ES6 Generators: First call to next()

Question

I was trying to understand how to use ES6 Generator functions. It seems pretty straight forward except for this one concept about making an empty next() function call while passing arguments. Here is the code I'm referring to from Mozilla docs.

function* logGenerator() {
  console.log(yield);
  console.log(yield);
  console.log(yield);
}

var gen = logGenerator();

// the first call of next executes from the start of the function
// until the first yield statement

gen.next();
gen.next('pretzel'); // pretzel
gen.next('california'); // california
gen.next('mayonnaise'); // mayonnaise

From what I understand, the code is executed only until the 1st yield statement so nothing is returned and then for the 2nd time we call next(), the code is executed until the 2nd yield which includes the 1st yield line, hence pretzel is logged to console.

If this is the case, in the code mentioned below how is 0 getting logged in the 1st call to next() ? I'm missing something here :(

function* idMaker() {
  var index = 0;
  while (index < 3)
    yield index++;
}

var gen = idMaker();

console.log(gen.next().value); // 0
console.log(gen.next().value); // 1
console.log(gen.next().value); // 2
console.log(gen.next().value); // undefined

Reference : Mozilla Documentation

Answer 1

Well, generator functions are kind of special.

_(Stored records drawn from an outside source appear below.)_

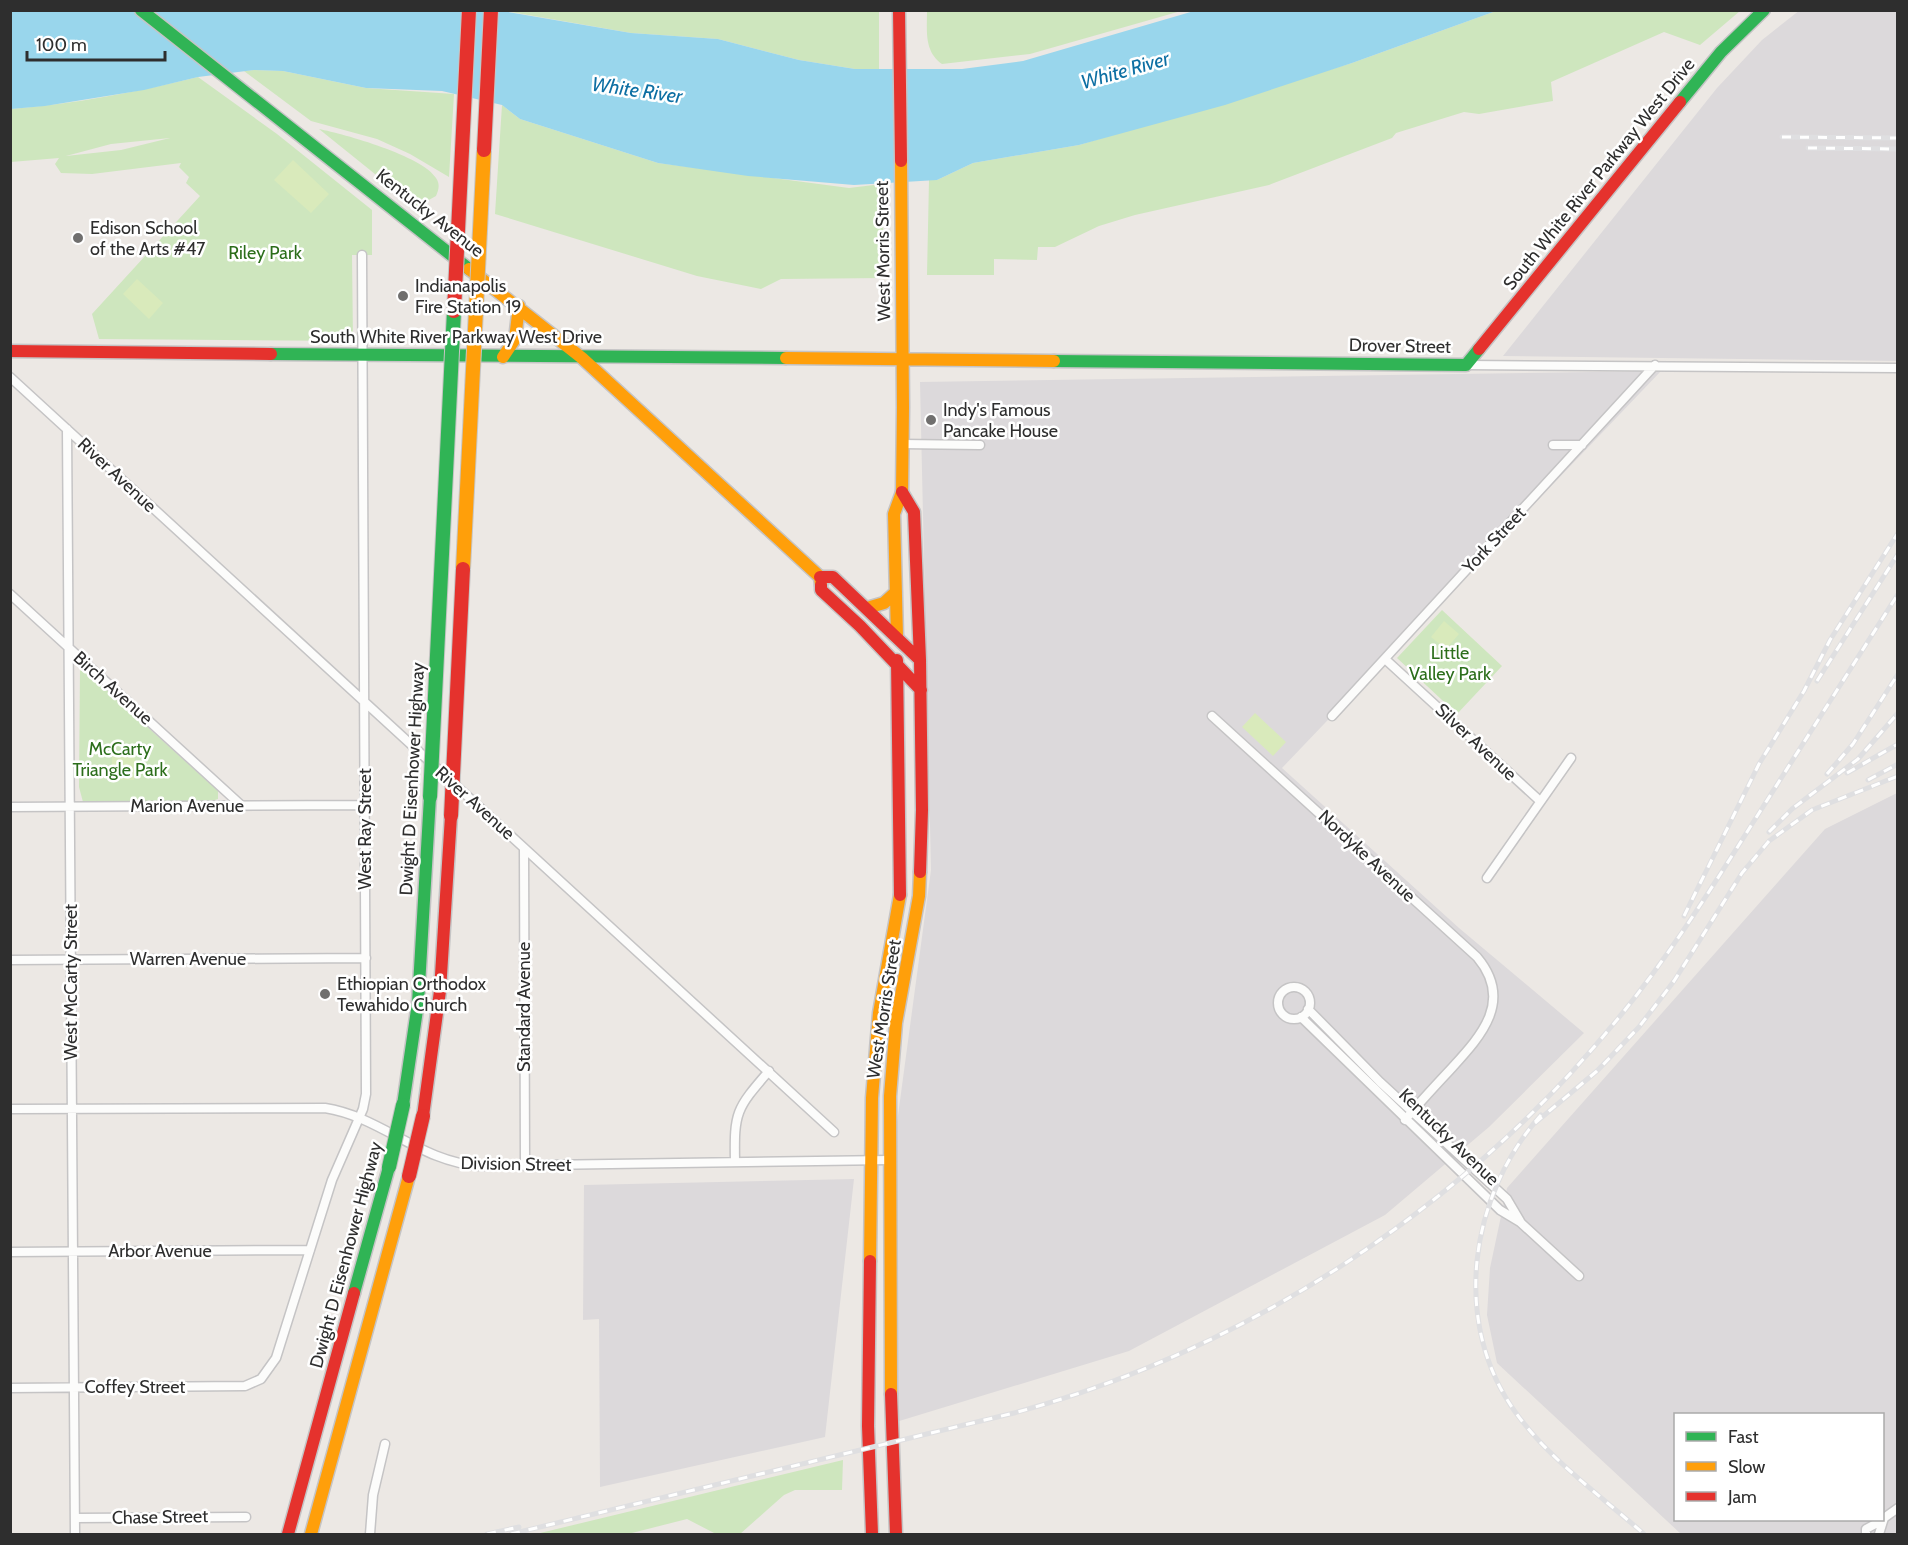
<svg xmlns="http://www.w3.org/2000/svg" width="1908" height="1545" font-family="Cabin,sans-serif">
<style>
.industrial{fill:#dcd9db;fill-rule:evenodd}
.green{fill:#cee6be;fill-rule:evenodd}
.pitch{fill:#d9eabb}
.water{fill:#99d6ec}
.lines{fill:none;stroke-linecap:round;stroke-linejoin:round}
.street-casing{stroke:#c5c4c5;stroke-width:11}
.fast-casing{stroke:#c5c4c5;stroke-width:15}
.slow-casing{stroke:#c5c4c5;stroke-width:15}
.jam-casing{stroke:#c5c4c5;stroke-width:15}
.street{stroke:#fcfcfb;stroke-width:8}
.fast{stroke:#30b455;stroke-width:12}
.slow{stroke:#ff9f0a;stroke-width:12}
.jam{stroke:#e5322d;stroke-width:12}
.rail-casing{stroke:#dfdfe1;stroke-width:5}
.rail{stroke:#fff;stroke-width:3;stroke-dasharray:9;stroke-linecap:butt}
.fast-bridge-casing{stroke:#c6c5c4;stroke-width:16;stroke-linecap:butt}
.slow-bridge-casing{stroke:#c6c5c4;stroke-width:16;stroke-linecap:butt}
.jam-bridge-casing{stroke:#c6c5c4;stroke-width:16;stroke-linecap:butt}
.fast-bridge{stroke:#30b455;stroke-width:14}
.slow-bridge{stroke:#ff9f0a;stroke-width:14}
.jam-bridge{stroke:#e5322d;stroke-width:14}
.poi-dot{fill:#706f6e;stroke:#fff;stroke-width:2}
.labels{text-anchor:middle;stroke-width:5;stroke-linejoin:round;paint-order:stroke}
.street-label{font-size:18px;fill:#2e2e2e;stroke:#fff}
.poi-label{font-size:18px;fill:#2e2e2e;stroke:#fff;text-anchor:start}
.park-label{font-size:18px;fill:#2c6e1b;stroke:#fff}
.water-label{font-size:20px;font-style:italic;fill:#0d6fa3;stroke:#fff}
</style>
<rect width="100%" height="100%" fill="#ece8e4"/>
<path class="industrial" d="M1800,10L1897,11V361L1503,356L1717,88L1762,40Z
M1661,371L1282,768L1459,928L1584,1033L1489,1127L1385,1215L1129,1351L896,1422L897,1123L931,870L920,382Z
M1897,793V1534H1681L1497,1363L1487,1315L1490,1268L1507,1188L1825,829ZM1676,1414H1882V1520H1676Z
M854,1179L825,1437L600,1487L599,1319L583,1320L584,1185Z"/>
<path class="green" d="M505,11H879V69H855L799,60L718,39L631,33Z
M927,11V10L1181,11L1030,54L942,64C924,51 927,31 927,11Z
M1496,11H1740L1700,45L1664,32L1551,82L1553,101L1479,114L1464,112L1396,133L1392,138L1269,185L1135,215L1099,226L1055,247H1038L1037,260L994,259V275H927L929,180H937L973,163L1079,145L1352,63Z
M254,70L283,71L366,88L454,94L449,177L410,154L377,139L311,121L244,71Z
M198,77L277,134L372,210V255H352L353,341L99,339L92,314L200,196L186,183L189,177L179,167L181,163L92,174L61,173L55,164L59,158L11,162V109C74,104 136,92 198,77ZM170,138L121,150L66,156L111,144Z
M502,105L520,119L658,163L849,188L882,184L884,278L781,279L761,289L697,276L495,214Z
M319,129C344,134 423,156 436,178C440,184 439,189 436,196L416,207Z
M1442,610L1502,666L1457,714L1397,658Z
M80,669L99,683L218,791V799L212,801L83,802L79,787Z
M843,1460L842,1490H795L784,1495L740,1534H716L687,1519L628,1534H536Z"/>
<path class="pitch" d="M293,160L329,194L311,213L274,180Z
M137,279L163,303L149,319L123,294Z
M1444,621L1459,634L1446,649L1431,637Z
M1255,713L1286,742L1273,756L1242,727Z
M112,756H135L134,780H112Z"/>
<path class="water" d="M11,11H502L631,33L718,39L799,60L855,69H962L1023,61L1194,11H1496L1352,63L1225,105L1079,145L973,163L937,180L854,185L748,176L658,163L520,119L502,105L442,91L366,88L283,71L254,70L198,77L144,90L45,106L11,109Z"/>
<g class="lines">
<defs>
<path id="street" d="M1466,365L1898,368
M10,377L834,1132
M67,429L75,1534
M902,444L980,445
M1553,445H1582
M10,594L242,806
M1385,659L1540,801
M1212,716L1477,957C1515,1002 1479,1038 1449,1071C1434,1087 1419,1103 1405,1120
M1332,716L1655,365
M10,807L364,805
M524,848L525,1166
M1487,878L1571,758
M10,960L366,958
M1278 1003a16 16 0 1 1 32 0a16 16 0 1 1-32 0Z
M1308,1009L1380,1082L1507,1199L1520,1221
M1301,1017L1500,1210L1520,1222L1579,1276
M10,1109L325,1108C382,1117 420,1162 480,1166L889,1160
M735,1162C734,1112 736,1109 769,1071
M10,1252L310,1250
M10,1388L245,1386L261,1379L276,1358L332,1180L363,1109L366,1094L362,255
M75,1518L246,1517
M370,1534L373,1495L385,1444
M1866,1534V1529L1883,1520
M1879,1534L1884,1518L1898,1508"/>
<path id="fast" d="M141,10L469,269
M1680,102L1721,52L1764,10
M271,354L786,358
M1054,361L1466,365L1479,349
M403,1105L418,1003L430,797
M354,1293L389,1167"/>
<path id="slow" d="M469,269L582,358L820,577L821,585
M503,357L515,339L519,306
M786,358L1054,361
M867,608L884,603L896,592
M897,637L894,514L902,492L903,407L901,161
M870,1261L872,1098L879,1013L900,895
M891,1394L890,1096L896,1023L919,896L920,872
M311,1534L409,1176"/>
<path id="jam" d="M899,10L901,161
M1479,349L1680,102
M10,351L271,354
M902,492L914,512L920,660
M820,577H833L920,660L922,810L920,872
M821,585V590L860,626L921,690
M897,660L900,895
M423,1116L440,991L451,816
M870,1261L868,1426L872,1534
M891,1394L896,1534
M288,1534L354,1293"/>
</defs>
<use href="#street" class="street-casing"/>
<use href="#fast" class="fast-casing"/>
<use href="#slow" class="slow-casing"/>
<use href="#jam" class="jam-casing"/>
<use href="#street" class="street"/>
<use href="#fast" class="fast"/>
<use href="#slow" class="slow"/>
<use href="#jam" class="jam"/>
<defs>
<path id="rail" d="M1782,137L1898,138
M1808,148L1898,149
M1817,681L1898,554
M1847,773L1898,744
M1827,774L1853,744L1898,674
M1868,780L1898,764
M1769,832L1792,809L1858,759L1898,713
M1684,916L1759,764L1804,691L1830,640L1898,533
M1541,1115C1470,1195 1450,1322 1516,1413C1550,1460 1601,1496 1644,1534
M1535,1123L1597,1071L1639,1027L1674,981L1742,873L1769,841L1812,810L1898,776
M487,1534L519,1527
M511,1534L1014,1413C1247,1350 1463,1208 1616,1021C1668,958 1711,889 1754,821C1802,745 1850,670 1898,594"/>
</defs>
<use href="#rail" class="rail-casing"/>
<use href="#rail" class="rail"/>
<defs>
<path id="fast-bridge" d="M430,797L454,311
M389,1167L403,1105"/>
<path id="slow-bridge" d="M463,569L484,150"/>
<path id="jam-bridge" d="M484,150L491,10
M454,311L469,10
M451,816L463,569
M409,1176L423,1116"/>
</defs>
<use href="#fast-bridge" class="fast-bridge-casing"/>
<use href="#slow-bridge" class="slow-bridge-casing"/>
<use href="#jam-bridge" class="jam-bridge-casing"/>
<use href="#fast-bridge" class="fast-bridge"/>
<use href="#slow-bridge" class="slow-bridge"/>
<use href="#jam-bridge" class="jam-bridge"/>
</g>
<g class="poi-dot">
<circle cx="78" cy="238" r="6"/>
<circle cx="403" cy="296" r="6"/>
<circle cx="931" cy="420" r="6"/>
<circle cx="325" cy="994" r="6"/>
</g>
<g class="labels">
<g class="street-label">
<text transform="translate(1599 174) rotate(-51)" y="6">South White River Parkway West Drive</text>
<text transform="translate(430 213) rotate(38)" y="6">Kentucky Avenue</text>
<text transform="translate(883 251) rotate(-91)" y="6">West Morris Street</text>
<text x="456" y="343">South White River Parkway West Drive</text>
<text transform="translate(1400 346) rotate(1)" y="6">Drover Street</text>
<text transform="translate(117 475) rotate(43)" y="6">River Avenue</text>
<text transform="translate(1494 540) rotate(-47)" y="6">York Street</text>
<text transform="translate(113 688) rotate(42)" y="6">Birch Avenue</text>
<text transform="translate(1476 742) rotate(43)" y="6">Silver Avenue</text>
<text transform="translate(412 779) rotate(-87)" y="6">Dwight D Eisenhower Highway</text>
<text transform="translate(475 803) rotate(42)" y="6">River Avenue</text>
<text x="187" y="812">Marion Avenue</text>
<text transform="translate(365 829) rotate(-90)" y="6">West Ray Street</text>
<text transform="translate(1367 856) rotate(43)" y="6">Nordyke Avenue</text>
<text x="188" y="965">Warren Avenue</text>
<text transform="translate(71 982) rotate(-90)" y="6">West McCarty Street</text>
<text transform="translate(524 1007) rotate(-90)" y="6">Standard Avenue</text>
<text transform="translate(884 1009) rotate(-81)" y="6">West Morris Street</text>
<text transform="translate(1449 1137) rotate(44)" y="6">Kentucky Avenue</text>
<text transform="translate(516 1164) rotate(1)" y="6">Division Street</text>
<text x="160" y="1257">Arbor Avenue</text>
<text transform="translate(346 1255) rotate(-75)" y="6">Dwight D Eisenhower Highway</text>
<text x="135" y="1393">Coffey Street</text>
<text transform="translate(160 1517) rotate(-1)" y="6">Chase Street</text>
</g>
<g class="poi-label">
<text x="90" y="234">Edison School<tspan x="90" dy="21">of the Arts #47</tspan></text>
<text x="415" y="292">Indianapolis<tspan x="415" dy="21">Fire Station 19</tspan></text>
<text x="943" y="416">Indy's Famous<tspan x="943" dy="21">Pancake House</tspan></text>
<text x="337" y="990">Ethiopian Orthodox<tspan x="337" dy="21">Tewahido Church</tspan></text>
</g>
<g class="park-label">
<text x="265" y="259">Riley Park</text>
<text x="1450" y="659">Little<tspan x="1450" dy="21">Valley Park</tspan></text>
<text x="120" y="755">McCarty<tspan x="120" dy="21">Triangle Park</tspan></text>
</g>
<g class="water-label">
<text transform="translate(1125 70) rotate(-16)" y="7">White River</text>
<text transform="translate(637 90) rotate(8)" y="7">White River</text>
</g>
</g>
<rect width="1908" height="1545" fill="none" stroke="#2e2e2e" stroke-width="24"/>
<rect x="1674" y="1413" width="210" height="108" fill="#ffffff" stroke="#ababab" stroke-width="1.5"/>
<rect x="1686" y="1432" width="30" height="9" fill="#30b455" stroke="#ababab" stroke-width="1.5"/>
<text x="1728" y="1443" font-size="18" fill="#2e2e2e">Fast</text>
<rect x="1686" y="1462" width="30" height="9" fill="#ff9f0a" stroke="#ababab" stroke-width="1.5"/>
<text x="1728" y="1473" font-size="18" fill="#2e2e2e">Slow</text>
<rect x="1686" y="1492" width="30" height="9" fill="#e5322d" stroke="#ababab" stroke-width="1.5"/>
<text x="1728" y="1503" font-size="18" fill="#2e2e2e">Jam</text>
<path d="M27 51v9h138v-9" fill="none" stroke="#2e2e2e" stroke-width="3"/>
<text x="36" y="51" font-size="18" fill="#2e2e2e" stroke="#ffffff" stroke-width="4.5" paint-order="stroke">100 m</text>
</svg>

They can accept and return values multiple times throughout its execution, while 'normal' functions can only accept a fixed set of parameters, and return a single value. In your first example they are used to pass data to the generator (passing parameters multiple times), while in the second example its the other way around (returning values a several times).

Consider this example:

function* foo() {
    console.log("before a");

    var a = (yield 123);

    console.log("after a");

    yield (a * 2);

    console.log("end of function");
}

var bar = foo();

var x = bar.next(); // Runs until the first yield, prints 'before a'.
console.log(x.value); // 123
var y = bar.next(4); // Runs until the second yield, so prints 'after a'. 
console.log(y.value); // 8
var z = bar.next(); // prints 'end of function'.
console.log(z.done); // true

We pass in no data on the first next() call, letting it run until the first yield statement. Because of yield 123 the result of the call (x.value) is 123. The next time we call next() using 4 as parameter value we fill in local variable a inside the generator function. Code is executed until the next yield statement and returns the result of 8.

For the explanation why 0 instead of 1, see the other answer.

Answer 2

I think what you're running into is the behavior of the post-increment operator, ie index++. If you changed it to the pre-increment operator, ie ++index, it will behave the way you're expecting.

The difference is that post-increment will add 1 to index after the expression is evaluated. Pre-increment will add 1 to index before the expression is evaluated, which I think is your goal.